- [Exercise directions] Copy out, word for word and line by line, the text that accompanies each of the items below, and omit the pictures from your answer.

- [The records]
== == ==

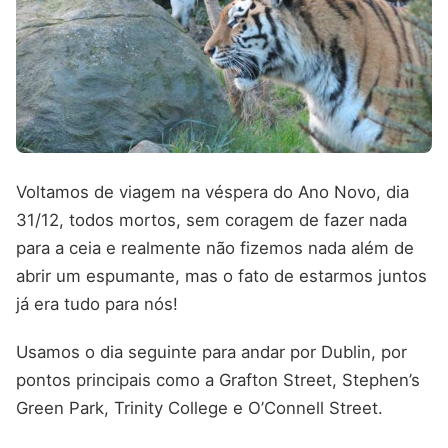
Voltamos de viagem na véspera do Ano Novo, dia
31/12, todos mortos, sem coragem de fazer nada
para a ceia e realmente não fizemos nada além de
abrir um espumante, mas o fato de estarmos juntos
já era tudo para nós!
Usamos o dia seguinte para andar por Dublin, por
pontos principais como a Grafton Street, Stephen’s
Green Park, Trinity College e O’Connell Street.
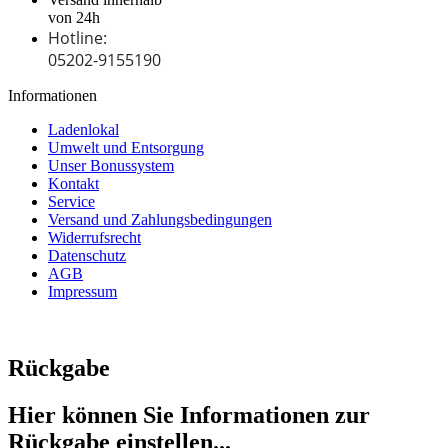
von 24h
Hotline:
05202-9155190
Informationen
Ladenlokal
Umwelt und Entsorgung
Unser Bonussystem
Kontakt
Service
Versand und Zahlungsbedingungen
Widerrufsrecht
Datenschutz
AGB
Impressum
Rückgabe
Hier können Sie Informationen zur
Rückgabe einstellen...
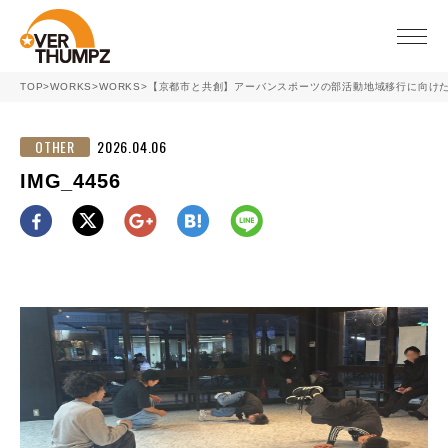
toggle
naviga
TOP
>
WORKS
>
WORKS
>
【京都市と共創】アーバンスポーツの部活動地域移行に向け
OTHER
2026.04.06
IMG_4456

== == ==

- [Response to this task]
Voltamos de viagem na véspera do Ano Novo, dia
31/12, todos mortos, sem coragem de fazer nada
para a ceia e realmente não fizemos nada além de
abrir um espumante, mas o fato de estarmos juntos
já era tudo para nós!
Usamos o dia seguinte para andar por Dublin, por
pontos principais como a Grafton Street, Stephen’s
Green Park, Trinity College e O’Connell Street.
von 24h
Hotline:
05202-9155190
Informationen
Ladenlokal
Umwelt und Entsorgung
Unser Bonussystem
Kontakt
Service
Versand und Zahlungsbedingungen
Widerrufsrecht
Datenschutz
AGB
Impressum
Rückgabe
Hier können Sie Informationen zur
Rückgabe einstellen...
toggle
naviga
TOP
>
WORKS
>
WORKS
>
【京都市と共創】アーバンスポーツの部活動地域移行に向け
OTHER
2026.04.06
IMG_4456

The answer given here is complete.